1. 📘 Topic and Domain: The paper focuses on physics-aware image editing in computer vision, specifically addressing how to generate physically plausible edits that obey natural laws.
2. 💡 Previous Research and New Ideas: The paper builds on instruction-based image editing methods like Qwen-Image-Edit and proposes reformulating editing as continuous physical state transitions rather than discrete mappings, introducing learnable transition queries to capture dynamics from video data.
3. ❓ Problem: Current image editing models achieve high semantic fidelity but frequently violate physical principles (e.g., incorrect refraction, implausible material deformation), treating editing as a black-box transformation without considering underlying physical laws.

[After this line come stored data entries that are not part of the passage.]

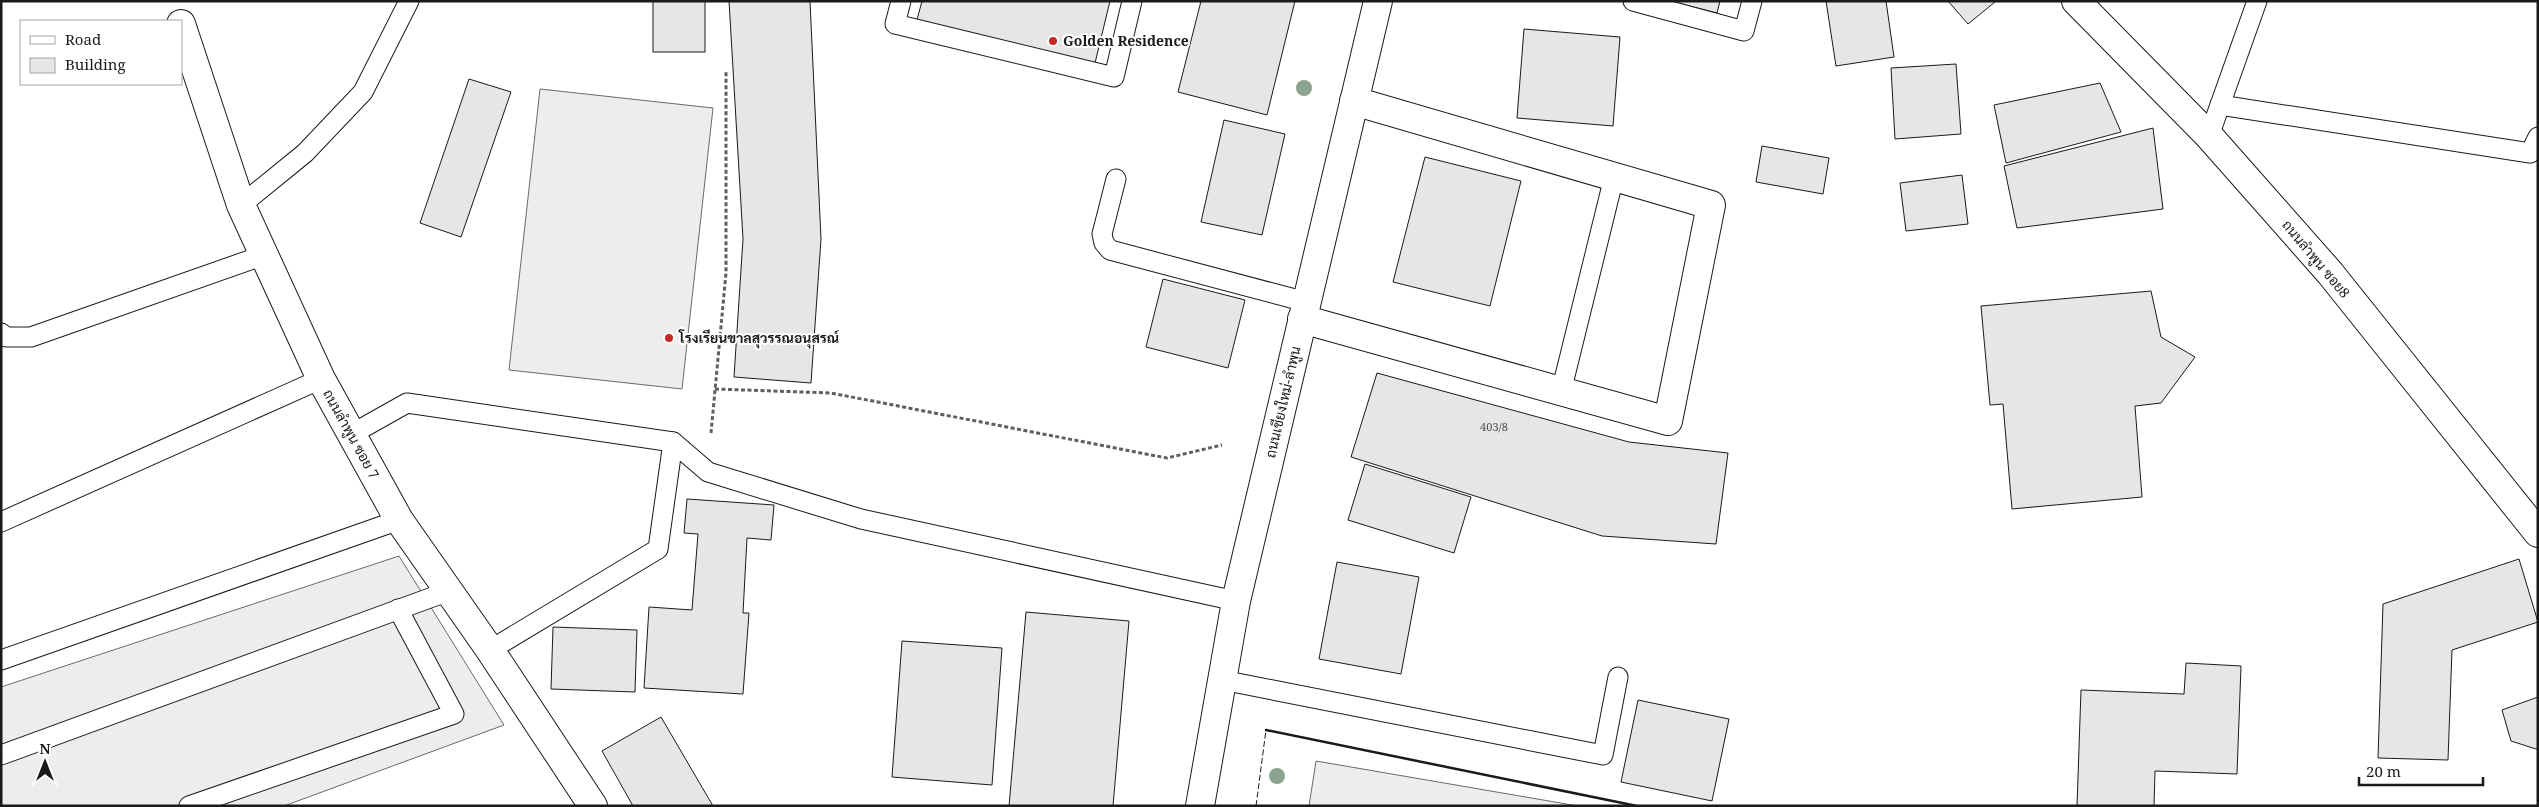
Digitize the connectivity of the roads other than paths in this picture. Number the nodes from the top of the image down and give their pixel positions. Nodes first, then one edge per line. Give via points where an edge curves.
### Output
1 (174, 1) edge
2 (409, 1) edge
3 (901, 1) edge
4 (1132, 1) edge
5 (1378, 1) edge
6 (1633, 1) edge
7 (1752, 1) edge
8 (2076, 1) edge
9 (2257, 1) edge
10 (180, 20) edge
11 (182, 25) edge
12 (1354, 101) junction
13 (2220, 105) junction
14 (2209, 136) junction
15 (2538, 136) edge
16 (1614, 177) junction
17 (1116, 179) dead end
18 (241, 205) junction
19 (264, 255) junction
20 (1304, 311) junction
21 (1, 334) edge
22 (321, 379) junction
23 (1561, 392) junction
24 (350, 435) junction
25 (673, 442) junction
26 (399, 520) junction
27 (1, 522) edge
28 (2538, 533) edge
29 (449, 590) junction
30 (1236, 601) junction
31 (398, 609) junction
32 (490, 650) junction
33 (1, 660) edge
34 (1618, 676) dead end
35 (1222, 680) junction
36 (1, 755) edge
37 (189, 806) edge
38 (593, 806) edge
39 (1200, 806) edge

1 - 10 street, ถนนลำพูน ซอย 7
2 - 18 lane via 363,92 305,153
3 - 4 lane via 895,24 1114,77
5 - 12 street, ถนนเชียงใหม่-ลำพูน
6 - 7 lane via 1744,31
8 - 14 street, ถนนลำพูน ซอย8
9 - 13 lane
11 - 18 street, ถนนลำพูน ซอย 7
12 - 16 street
12 - 20 street, ถนนเชียงใหม่-ลำพูน
13 - 14 lane
13 - 15 lane via 2530,153
14 - 28 street, ถนนลำพูน ซอย8 via 2330,273
16 - 23 lane
16 - 23 street via 1711,205 1668,421
17 - 20 lane via 1102,234 1110,250
18 - 19 street, ถนนลำพูน ซอย 7
19 - 21 lane via 31,337
19 - 22 street, ถนนลำพูน ซอย 7
20 - 23 street
20 - 30 street, ถนนเชียงใหม่-ลำพูน
22 - 24 street, ถนนลำพูน ซอย 7
22 - 27 lane
24 - 25 lane via 407,403
24 - 26 street, ถนนลำพูน ซอย 7
25 - 30 lane via 708,472 861,519
25 - 32 lane via 658,549
26 - 29 street, ถนนลำพูน ซอย 7
26 - 33 lane
29 - 31 lane
29 - 32 street, ถนนลำพูน ซอย 7
30 - 35 street, ถนนเชียงใหม่-ลำพูน
31 - 36 lane
31 - 37 lane via 454,714
32 - 38 street, ถนนลำพูน ซอย 7
34 - 35 lane via 1603,755
35 - 39 street, ถนนเชียงใหม่-ลำพูน

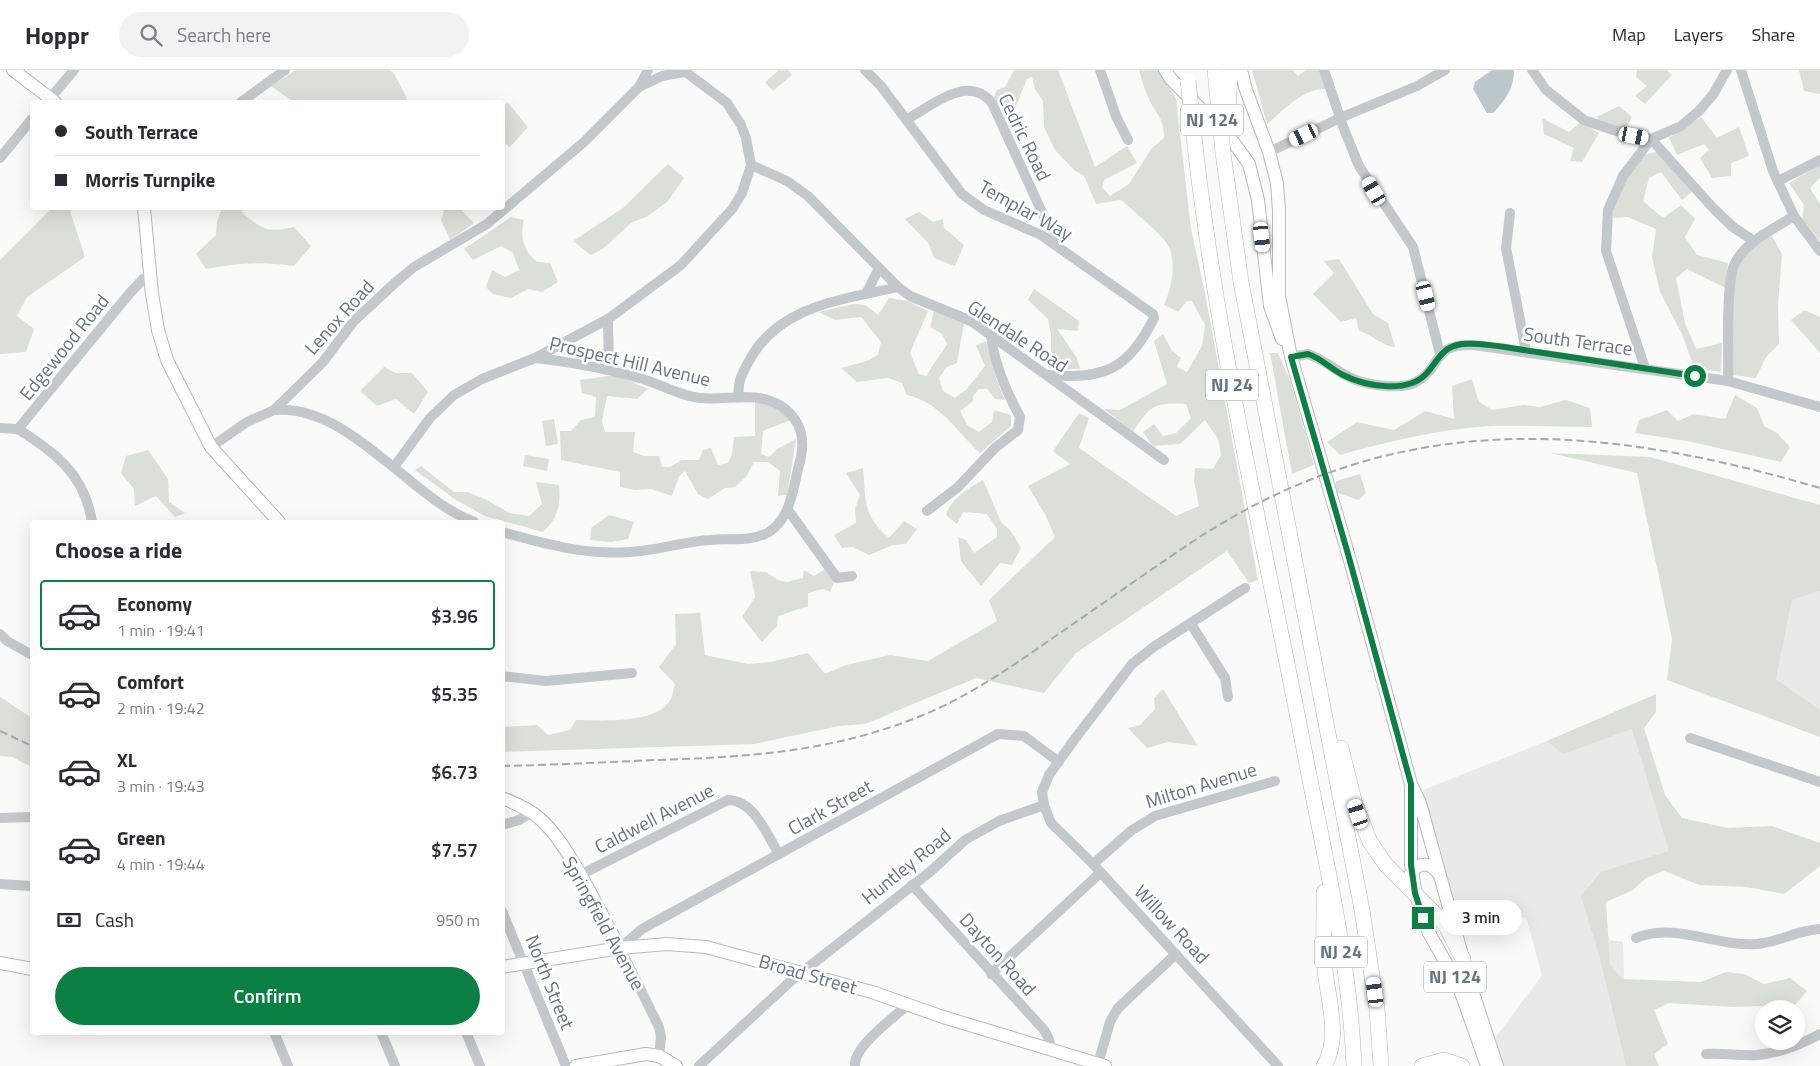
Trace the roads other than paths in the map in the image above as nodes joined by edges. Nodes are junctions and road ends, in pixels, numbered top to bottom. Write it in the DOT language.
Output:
graph roads {
  1 [pos="13,70"];
  2 [pos="74,70"];
  3 [pos="285,70"];
  4 [pos="648,70"];
  5 [pos="865,70"];
  6 [pos="1100,70"];
  7 [pos="1165,70"];
  8 [pos="1215,70"];
  9 [pos="1230,70"];
  10 [pos="1241,70"];
  11 [pos="1324,70"];
  12 [pos="1445,70"];
  13 [pos="1532,70"];
  14 [pos="1726,70"];
  15 [pos="1741,70"];
  16 [pos="684,71"];
  17 [pos="1188,74"];
  18 [pos="639,87"];
  19 [pos="50,100"];
  20 [pos="52,100"];
  21 [pos="244,100"];
  22 [pos="1223,115"];
  23 [pos="1340,118"];
  24 [pos="907,120"];
  25 [pos="30,121"];
  26 [pos="1651,139"];
  27 [pos="1128,140"];
  28 [pos="1269,152"];
  29 [pos="0,158"];
  30 [pos="1820,160"];
  31 [pos="751,165"];
  32 [pos="1778,181"];
  33 [pos="505,209"];
  34 [pos="144,210"];
  35 [pos="504,210"];
  36 [pos="1510,213"];
  37 [pos="1794,216"];
  38 [pos="1754,242"];
  39 [pos="1057,245"];
  40 [pos="1820,251"];
  41 [pos="879,268"];
  42 [pos="151,275"];
  43 [pos="898,287"];
  44 [pos="866,294"];
  45 [pos="608,319"];
  46 [pos="992,335"];
  47 [pos="1526,351"];
  48 [pos="1440,354"];
  49 [pos="1291,357"];
  50 [pos="535,358"];
  51 [pos="1645,368"];
  52 [pos="609,370"];
  53 [pos="1048,375"];
  54 [pos="1728,381"];
  55 [pos="740,397"];
  56 [pos="1820,407"];
  57 [pos="274,410"];
  58 [pos="0,428"];
  59 [pos="18,429"];
  60 [pos="212,447"];
  61 [pos="1164,460"];
  62 [pos="394,467"];
  63 [pos="788,510"];
  64 [pos="927,511"];
  65 [pos="91,520"];
  66 [pos="277,520"];
  67 [pos="470,520"];
  68 [pos="505,533"];
  69 [pos="1294,557"];
  70 [pos="852,576"];
  71 [pos="1246,588"];
  72 [pos="1191,624"];
  73 [pos="0,634"];
  74 [pos="30,654"];
  75 [pos="632,674"];
  76 [pos="505,676"];
  77 [pos="1228,697"];
  78 [pos="1690,738"];
  79 [pos="1059,762"];
  80 [pos="1275,781"];
  81 [pos="1820,782"];
  82 [pos="1411,784"];
  83 [pos="505,799"];
  84 [pos="1044,805"];
  85 [pos="532,812"];
  86 [pos="30,817"];
  87 [pos="0,818"];
  88 [pos="505,823"];
  89 [pos="779,854"];
  90 [pos="1325,856"];
  91 [pos="1093,864"];
  92 [pos="1100,873"];
  93 [pos="1412,874"];
  94 [pos="1439,874"];
  95 [pos="580,875"];
  96 [pos="0,884"];
  97 [pos="912,885"];
  98 [pos="30,886"];
  99 [pos="1415,893"];
  100 [pos="505,918"];
  101 [pos="1820,929"];
  102 [pos="1636,938"];
  103 [pos="620,948"];
  104 [pos="1176,954"];
  105 [pos="1463,959"];
  106 [pos="0,963"];
  107 [pos="524,964"];
  108 [pos="505,967"];
  109 [pos="30,970"];
  110 [pos="801,972"];
  111 [pos="991,974"];
  112 [pos="908,1005"];
  113 [pos="1820,1034"];
  114 [pos="275,1035"];
  115 [pos="382,1035"];
  116 [pos="467,1035"];
  117 [pos="1051,1049"];
  118 [pos="1706,1054"];
  119 [pos="659,1056"];
  120 [pos="1274,1064"];
  121 [pos="1101,1065"];
  122 [pos="288,1066"];
  123 [pos="395,1066"];
  124 [pos="480,1066"];
  125 [pos="566,1066"];
  126 [pos="576,1066"];
  127 [pos="676,1066"];
  128 [pos="700,1066"];
  129 [pos="855,1066"];
  130 [pos="1324,1066"];
  131 [pos="1354,1066"];
  132 [pos="1381,1066"];
  133 [pos="1422,1066"];
  134 [pos="1462,1066"];
  135 [pos="1487,1066"];
  136 [pos="1497,1066"];
  1 -- 19 [label="main road"];
  2 -- 20 [label="street"];
  3 -- 21 [label="street"];
  4 -- 18 [label="street"];
  5 -- 24 [label="street, Templar Way"];
  6 -- 27 [label="street"];
  7 -- 49 [label="main road, NJ 124"];
  8 -- 22 [label="highway"];
  9 -- 22 [label="highway"];
  10 -- 28 [label="main road, NJ 124"];
  11 -- 23 [label="street"];
  12 -- 23 [label="street"];
  13 -- 26 [label="street"];
  14 -- 26 [label="street"];
  15 -- 32 [label="street"];
  16 -- 18 [label="street, Lenox Road"];
  16 -- 31 [label="street"];
  17 -- 90 [label="highway, NJ 24, bridge"];
  18 -- 33 [label="street, Lenox Road"];
  22 -- 69 [label="highway, NJ 24, bridge"];
  23 -- 28 [label="street"];
  23 -- 48 [label="street"];
  24 -- 39 [label="street, Templar Way"];
  24 -- 39 [label="street, Cedric Road"];
  25 -- 29 [label="street"];
  26 -- 38 [label="street"];
  26 -- 51 [label="street"];
  28 -- 49 [label="main road, NJ 124"];
  30 -- 32 [label="street"];
  31 -- 41 [label="street, Glendale Road"];
  31 -- 45 [label="street"];
  32 -- 37 [label="street"];
  34 -- 42 [label="main road"];
  35 -- 57 [label="street, Lenox Road"];
  36 -- 47 [label="street"];
  37 -- 38 [label="street"];
  37 -- 40 [label="street"];
  38 -- 54 [label="street"];
  39 -- 53 [label="street, Templar Way"];
  41 -- 43 [label="street, Glendale Road"];
  41 -- 44 [label="street"];
  42 -- 59 [label="street, Edgewood Road"];
  42 -- 60 [label="main road"];
  43 -- 44 [label="street"];
  43 -- 46 [label="street, Glendale Road"];
  44 -- 55 [label="street"];
  45 -- 50 [label="street"];
  45 -- 52 [label="street"];
  46 -- 53 [label="street, Glendale Road"];
  46 -- 64 [label="street"];
  47 -- 48 [label="street, South Terrace"];
  47 -- 51 [label="street, South Terrace"];
  48 -- 49 [label="street, South Terrace"];
  49 -- 82 [label="main road, NJ 124"];
  50 -- 52 [label="street, Prospect Hill Avenue"];
  50 -- 62 [label="street"];
  51 -- 54 [label="street, South Terrace"];
  52 -- 55 [label="street, Prospect Hill Avenue"];
  53 -- 61 [label="street, Glendale Road"];
  54 -- 56 [label="street, South Terrace"];
  55 -- 63 [label="street, Prospect Hill Avenue"];
  57 -- 60 [label="street, Lenox Road"];
  57 -- 62 [label="street"];
  58 -- 59 [label="street, Edgewood Road"];
  59 -- 65 [label="street"];
  60 -- 66 [label="main road"];
  62 -- 67 [label="street"];
  63 -- 68 [label="street, Prospect Hill Avenue"];
  63 -- 70 [label="street"];
  69 -- 99 [label="highway"];
  69 -- 132 [label="highway, NJ 24"];
  71 -- 72 [label="street"];
  72 -- 77 [label="street"];
  72 -- 79 [label="street"];
  73 -- 74 [label="street"];
  75 -- 76 [label="street"];
  78 -- 81 [label="street"];
  79 -- 84 [label="street"];
  79 -- 89 [label="street, Clark Street"];
  80 -- 91 [label="street, Milton Avenue"];
  82 -- 93 [label="main road, NJ 124"];
  82 -- 94 [label="main road, NJ 124"];
  83 -- 85 [label="main road, Springfield Avenue"];
  84 -- 91 [label="street, Willow Road"];
  84 -- 97 [label="street, Huntley Road"];
  85 -- 88 [label="street"];
  85 -- 95 [label="main road, Springfield Avenue"];
  86 -- 87 [label="street"];
  89 -- 95 [label="street, Caldwell Avenue"];
  89 -- 103 [label="street, Clark Street"];
  90 -- 130 [label="highway"];
  90 -- 131 [label="highway, NJ 24"];
  91 -- 92 [label="street, Willow Road"];
  92 -- 104 [label="street, Willow Road"];
  92 -- 111 [label="street"];
  93 -- 94 [label="main road"];
  93 -- 99 [label="main road, NJ 124"];
  94 -- 105 [label="main road, NJ 124"];
  95 -- 103 [label="main road, Springfield Avenue"];
  96 -- 98 [label="street"];
  97 -- 110 [label="street, Huntley Road"];
  97 -- 111 [label="street, Dayton Road"];
  99 -- 105 [label="highway"];
  99 -- 135 [label="main road, NJ 124"];
  100 -- 107 [label="street, North Street"];
  101 -- 102 [label="street"];
  103 -- 107 [label="main road, Broad Street"];
  103 -- 110 [label="main road, Broad Street"];
  103 -- 119 [label="street, Springfield Avenue"];
  104 -- 120 [label="street, Willow Road"];
  104 -- 121 [label="street"];
  105 -- 136 [label="main road, NJ 124"];
  106 -- 109 [label="main road"];
  107 -- 108 [label="main road, Broad Street"];
  107 -- 125 [label="street, North Street"];
  110 -- 112 [label="main road, Broad Street"];
  110 -- 128 [label="street, Huntley Road"];
  111 -- 117 [label="street, Dayton Road"];
  112 -- 117 [label="main road, Broad Street"];
  112 -- 129 [label="street"];
  113 -- 118 [label="street"];
  114 -- 122 [label="street"];
  115 -- 123 [label="street"];
  116 -- 124 [label="street"];
  117 -- 121 [label="main road, Broad Street"];
  119 -- 126 [label="main road"];
  119 -- 127 [label="main road"];
  133 -- 134 [label="highway"];
}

4. 🛠️ Methods: The authors create PhysicTran38K (38K video-based dataset with physics categories), develop PhysicEdit framework with dual-thinking mechanism (frozen Qwen2.5-VL for reasoning + learnable transition queries for visual guidance), and use timestep-aware modulation for diffusion generation.
5. 📊 Results and Evaluation: PhysicEdit achieves 64.86% on PICABench (5.9% improvement over baseline) and 72.16% on KRISBench (10.1% improvement), outperforming all evaluated open-source models and remaining competitive with proprietary models in physical realism and knowledge-grounded editing.